• **Records for the exercise**:
+ + + + +

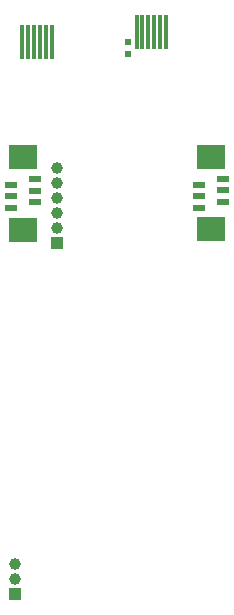
<source format=gbr>
%FSTAX26Y26*%
%MOMM*%
%SFA1B1*%

%IPPOS*%
%ADD23R,0.499999X0.499999*%
%ADD47C,0.999998*%
%ADD48R,0.999998X0.999998*%
%ADD53R,0.299999X2.999994*%
%ADD54R,0.999998X0.499999*%
%ADD55R,2.399995X1.999996*%
%LNpcb_pads_bot-1*%
%LPD*%
G54D23*
X10726978Y59641181D03*
Y60641179D03*
G54D47*
X011938Y151384D03*
Y164084D03*
X04699Y449072D03*
Y461772D03*
Y474472D03*
Y48717174D03*
Y49987174D03*
G54D48*
X011938Y138684D03*
X04699Y436372D03*
G54D53*
X12958191Y6148738D03*
X1345819D03*
X13958189D03*
X12458192D03*
X11958193D03*
X11458194D03*
X04297984Y606044D03*
X03797985D03*
X03297986D03*
X02797987D03*
X02297988D03*
X01797989D03*
G54D54*
X16770578Y46572779D03*
X187706Y47072778D03*
Y48072776D03*
Y490728D03*
X16770578Y48572775D03*
Y47572777D03*
X028702Y48066198D03*
Y49066196D03*
Y470662D03*
X00870178Y47566199D03*
Y48566197D03*
Y46566175D03*
G54D55*
X17770576Y44772783D03*
Y50872796D03*
X01870176Y50866192D03*
Y44766179D03*
M02*
</source>
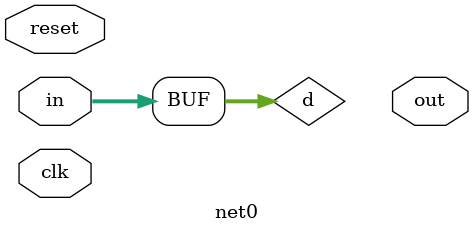
<source format=v>
module net0
  #(parameter integer WIDTH = 8)
  (input wire             reset,
   input wire             clk,
   input wire [WIDTH-1:0] in,
   output reg             out);

   wire                    a;
   wire signed [WIDTH-1:0] b, x;
   wire [WIDTH-1:0]        c [2**WIDTH-1:0], h [63:0] [31:0];
   wire [WIDTH-1:0]        d = in, e = in + in, f;

endmodule

</source>
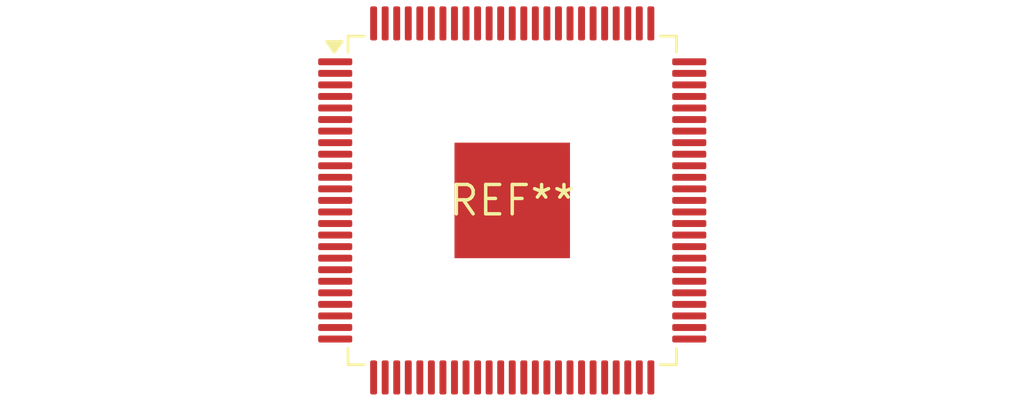
<source format=kicad_pcb>
(kicad_pcb (version 20240108) (generator pcbnew)

  (general
    (thickness 1.6)
  )

  (paper "A4")
  (layers
    (0 "F.Cu" signal)
    (31 "B.Cu" signal)
    (32 "B.Adhes" user "B.Adhesive")
    (33 "F.Adhes" user "F.Adhesive")
    (34 "B.Paste" user)
    (35 "F.Paste" user)
    (36 "B.SilkS" user "B.Silkscreen")
    (37 "F.SilkS" user "F.Silkscreen")
    (38 "B.Mask" user)
    (39 "F.Mask" user)
    (40 "Dwgs.User" user "User.Drawings")
    (41 "Cmts.User" user "User.Comments")
    (42 "Eco1.User" user "User.Eco1")
    (43 "Eco2.User" user "User.Eco2")
    (44 "Edge.Cuts" user)
    (45 "Margin" user)
    (46 "B.CrtYd" user "B.Courtyard")
    (47 "F.CrtYd" user "F.Courtyard")
    (48 "B.Fab" user)
    (49 "F.Fab" user)
    (50 "User.1" user)
    (51 "User.2" user)
    (52 "User.3" user)
    (53 "User.4" user)
    (54 "User.5" user)
    (55 "User.6" user)
    (56 "User.7" user)
    (57 "User.8" user)
    (58 "User.9" user)
  )

  (setup
    (pad_to_mask_clearance 0)
    (pcbplotparams
      (layerselection 0x00010fc_ffffffff)
      (plot_on_all_layers_selection 0x0000000_00000000)
      (disableapertmacros false)
      (usegerberextensions false)
      (usegerberattributes false)
      (usegerberadvancedattributes false)
      (creategerberjobfile false)
      (dashed_line_dash_ratio 12.000000)
      (dashed_line_gap_ratio 3.000000)
      (svgprecision 4)
      (plotframeref false)
      (viasonmask false)
      (mode 1)
      (useauxorigin false)
      (hpglpennumber 1)
      (hpglpenspeed 20)
      (hpglpendiameter 15.000000)
      (dxfpolygonmode false)
      (dxfimperialunits false)
      (dxfusepcbnewfont false)
      (psnegative false)
      (psa4output false)
      (plotreference false)
      (plotvalue false)
      (plotinvisibletext false)
      (sketchpadsonfab false)
      (subtractmaskfromsilk false)
      (outputformat 1)
      (mirror false)
      (drillshape 1)
      (scaleselection 1)
      (outputdirectory "")
    )
  )

  (net 0 "")

  (footprint "TQFP-100-1EP_14x14mm_P0.5mm_EP5x5mm" (layer "F.Cu") (at 0 0))

)

</source>
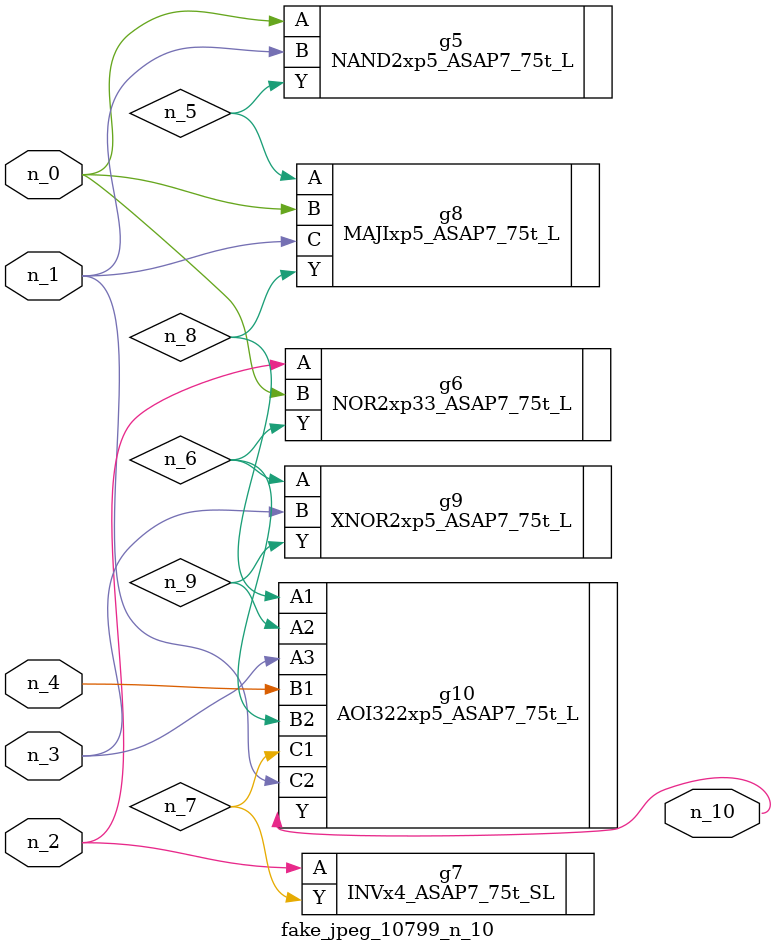
<source format=v>
module fake_jpeg_10799_n_10 (n_3, n_2, n_1, n_0, n_4, n_10);

input n_3;
input n_2;
input n_1;
input n_0;
input n_4;

output n_10;

wire n_8;
wire n_9;
wire n_6;
wire n_5;
wire n_7;

NAND2xp5_ASAP7_75t_L g5 ( 
.A(n_0),
.B(n_1),
.Y(n_5)
);

NOR2xp33_ASAP7_75t_L g6 ( 
.A(n_2),
.B(n_0),
.Y(n_6)
);

INVx4_ASAP7_75t_SL g7 ( 
.A(n_2),
.Y(n_7)
);

MAJIxp5_ASAP7_75t_L g8 ( 
.A(n_5),
.B(n_0),
.C(n_1),
.Y(n_8)
);

AOI322xp5_ASAP7_75t_L g10 ( 
.A1(n_8),
.A2(n_9),
.A3(n_3),
.B1(n_4),
.B2(n_6),
.C1(n_7),
.C2(n_1),
.Y(n_10)
);

XNOR2xp5_ASAP7_75t_L g9 ( 
.A(n_6),
.B(n_3),
.Y(n_9)
);


endmodule
</source>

+ + + + +

• **To-do item**:
For this exercise, return the records above in full and exactly, omitting the images.

• **Task result**:
<source format=gbr>
%FSTAX26Y26*%
%MOMM*%
%SFA1B1*%

%IPPOS*%
%ADD23R,0.499999X0.499999*%
%ADD47C,0.999998*%
%ADD48R,0.999998X0.999998*%
%ADD53R,0.299999X2.999994*%
%ADD54R,0.999998X0.499999*%
%ADD55R,2.399995X1.999996*%
%LNpcb_pads_bot-1*%
%LPD*%
G54D23*
X10726978Y59641181D03*
Y60641179D03*
G54D47*
X011938Y151384D03*
Y164084D03*
X04699Y449072D03*
Y461772D03*
Y474472D03*
Y48717174D03*
Y49987174D03*
G54D48*
X011938Y138684D03*
X04699Y436372D03*
G54D53*
X12958191Y6148738D03*
X1345819D03*
X13958189D03*
X12458192D03*
X11958193D03*
X11458194D03*
X04297984Y606044D03*
X03797985D03*
X03297986D03*
X02797987D03*
X02297988D03*
X01797989D03*
G54D54*
X16770578Y46572779D03*
X187706Y47072778D03*
Y48072776D03*
Y490728D03*
X16770578Y48572775D03*
Y47572777D03*
X028702Y48066198D03*
Y49066196D03*
Y470662D03*
X00870178Y47566199D03*
Y48566197D03*
Y46566175D03*
G54D55*
X17770576Y44772783D03*
Y50872796D03*
X01870176Y50866192D03*
Y44766179D03*
M02*
</source>
<source format=v>
module net0
  #(parameter integer WIDTH = 8)
  (input wire             reset,
   input wire             clk,
   input wire [WIDTH-1:0] in,
   output reg             out);

   wire                    a;
   wire signed [WIDTH-1:0] b, x;
   wire [WIDTH-1:0]        c [2**WIDTH-1:0], h [63:0] [31:0];
   wire [WIDTH-1:0]        d = in, e = in + in, f;

endmodule

</source>
<source format=kicad_pcb>
(kicad_pcb (version 20240108) (generator pcbnew)

  (general
    (thickness 1.6)
  )

  (paper "A4")
  (layers
    (0 "F.Cu" signal)
    (31 "B.Cu" signal)
    (32 "B.Adhes" user "B.Adhesive")
    (33 "F.Adhes" user "F.Adhesive")
    (34 "B.Paste" user)
    (35 "F.Paste" user)
    (36 "B.SilkS" user "B.Silkscreen")
    (37 "F.SilkS" user "F.Silkscreen")
    (38 "B.Mask" user)
    (39 "F.Mask" user)
    (40 "Dwgs.User" user "User.Drawings")
    (41 "Cmts.User" user "User.Comments")
    (42 "Eco1.User" user "User.Eco1")
    (43 "Eco2.User" user "User.Eco2")
    (44 "Edge.Cuts" user)
    (45 "Margin" user)
    (46 "B.CrtYd" user "B.Courtyard")
    (47 "F.CrtYd" user "F.Courtyard")
    (48 "B.Fab" user)
    (49 "F.Fab" user)
    (50 "User.1" user)
    (51 "User.2" user)
    (52 "User.3" user)
    (53 "User.4" user)
    (54 "User.5" user)
    (55 "User.6" user)
    (56 "User.7" user)
    (57 "User.8" user)
    (58 "User.9" user)
  )

  (setup
    (pad_to_mask_clearance 0)
    (pcbplotparams
      (layerselection 0x00010fc_ffffffff)
      (plot_on_all_layers_selection 0x0000000_00000000)
      (disableapertmacros false)
      (usegerberextensions false)
      (usegerberattributes false)
      (usegerberadvancedattributes false)
      (creategerberjobfile false)
      (dashed_line_dash_ratio 12.000000)
      (dashed_line_gap_ratio 3.000000)
      (svgprecision 4)
      (plotframeref false)
      (viasonmask false)
      (mode 1)
      (useauxorigin false)
      (hpglpennumber 1)
      (hpglpenspeed 20)
      (hpglpendiameter 15.000000)
      (dxfpolygonmode false)
      (dxfimperialunits false)
      (dxfusepcbnewfont false)
      (psnegative false)
      (psa4output false)
      (plotreference false)
      (plotvalue false)
      (plotinvisibletext false)
      (sketchpadsonfab false)
      (subtractmaskfromsilk false)
      (outputformat 1)
      (mirror false)
      (drillshape 1)
      (scaleselection 1)
      (outputdirectory "")
    )
  )

  (net 0 "")

  (footprint "TQFP-100-1EP_14x14mm_P0.5mm_EP5x5mm" (layer "F.Cu") (at 0 0))

)

</source>
<source format=v>
module fake_jpeg_10799_n_10 (n_3, n_2, n_1, n_0, n_4, n_10);

input n_3;
input n_2;
input n_1;
input n_0;
input n_4;

output n_10;

wire n_8;
wire n_9;
wire n_6;
wire n_5;
wire n_7;

NAND2xp5_ASAP7_75t_L g5 ( 
.A(n_0),
.B(n_1),
.Y(n_5)
);

NOR2xp33_ASAP7_75t_L g6 ( 
.A(n_2),
.B(n_0),
.Y(n_6)
);

INVx4_ASAP7_75t_SL g7 ( 
.A(n_2),
.Y(n_7)
);

MAJIxp5_ASAP7_75t_L g8 ( 
.A(n_5),
.B(n_0),
.C(n_1),
.Y(n_8)
);

AOI322xp5_ASAP7_75t_L g10 ( 
.A1(n_8),
.A2(n_9),
.A3(n_3),
.B1(n_4),
.B2(n_6),
.C1(n_7),
.C2(n_1),
.Y(n_10)
);

XNOR2xp5_ASAP7_75t_L g9 ( 
.A(n_6),
.B(n_3),
.Y(n_9)
);


endmodule
</source>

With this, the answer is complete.